After the sell-off in December, investors are wrestling with FOMO now the markets have rebounded, albeit with short-term volatility.
Greg Taylor, CIO at Purpose Investments, believes many people sold more than they should have and put their cash up too high. Fears escalated that it was a significant late-cycle change and that interest rates were heading in one direction only.
Instead, the first three months of the year were buoyant as the US Federal Reserve turned tail and became more dovish. A further US hike looks unlikely in the immediate future, while the Bank of Canada has followed suit and stayed pat.
Taylor said this has caused many investors to question whether they are underinvested and believes the recent buyback into a “narrow bunch of tech winners” exacerbated the volatility in April.
But while short-term swings are set to be a reality going forward, he believes the fact central banks have reined in interest-rate policy means this bull market has longer to run. Investors are, therefore, safe to buy the dips to ensure they have good exposure to an equity market that has more to offer given that a global recession is not imminent.
Taylor told WP: “Timing the market is dangerous because over time, equities do well. You just have to go through the noise and make sure you are not making panic moves at the wrong time.
“In the short term, we have a bit of volatility ahead of us. I think the trade disputes aren’t really going away and the China dispute could linger on for a little longer than everyone thinks.
“The reason for optimism is the big news that the central banks globally have gone back to a dovish camp - they are ready to defend markets, they want to backstop investments and they don’t want to be the ones that destroy the cycle and hike at the wrong times.
“When central banks have your back and are in more of a dovish camp, that’s traditionally a really good time to be invested in the stock market and risk assets.”
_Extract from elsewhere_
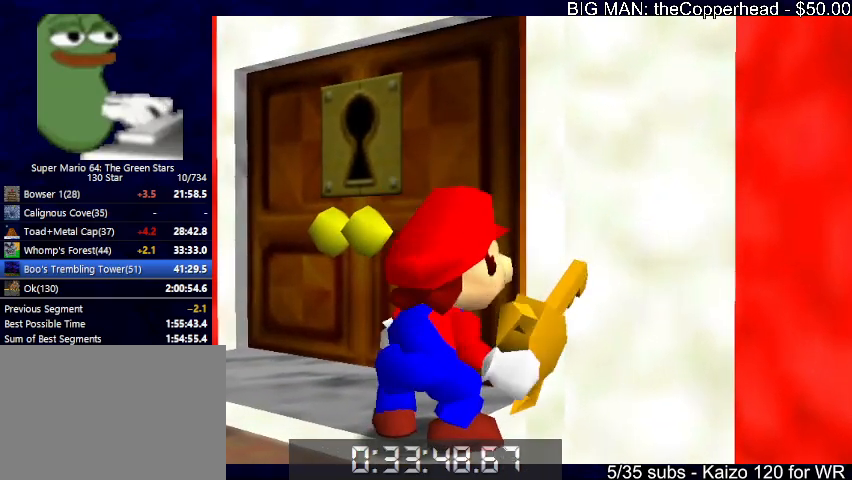
{"keys": [], "events": []}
Taylor pointed to mitigating factors that offset fears of a global recession. He liked the green shoots in China, Europe stabilising and the rude health of the US economy, which is running at record low unemployment levels. Taylor believes that as long as the trade dispute doesn’t get out of hand and the central banks remain dovish, the longest bull market in history can go on for a few more years.
A positive sign that we are not at the top, he argued, came in the form of IPOs. While some analysts are touting Lyft’s and Uber’s early struggles after going to market as the next pets.com, Taylor thinks differently, with the caveat that he hasn’t got his head around the ride-sharing companies’ business models.
He explained: “I’m not a big fan of Uber or Lyft, so I’m not recommending buying these. But saying these listings are a sign of the top, saying it’s the same as pets.com? I push back on that.
“We’ve been waiting for years for companies to go public. There are a lot of good private tech companies that have been staying private longer than they would have.
“The fact they are going public now should be looked on as a good news story. There’s a lot of demand for these stocks and, really, if they weren’t going to go public now when were they going to go public?
“We have all the [good] signs in the NASDAQ and I think we shouldn’t be looking at this as the top. It’s a sign people are looking for new names, looking for exciting stories and the risk tolerance to invest money in growth companies in North America is there.
“The ride-sharing companies have not had a good debut but Beyond Meat has had a good start and others are doing well, and it will be interesting to see whether WeWork goes public this summer.”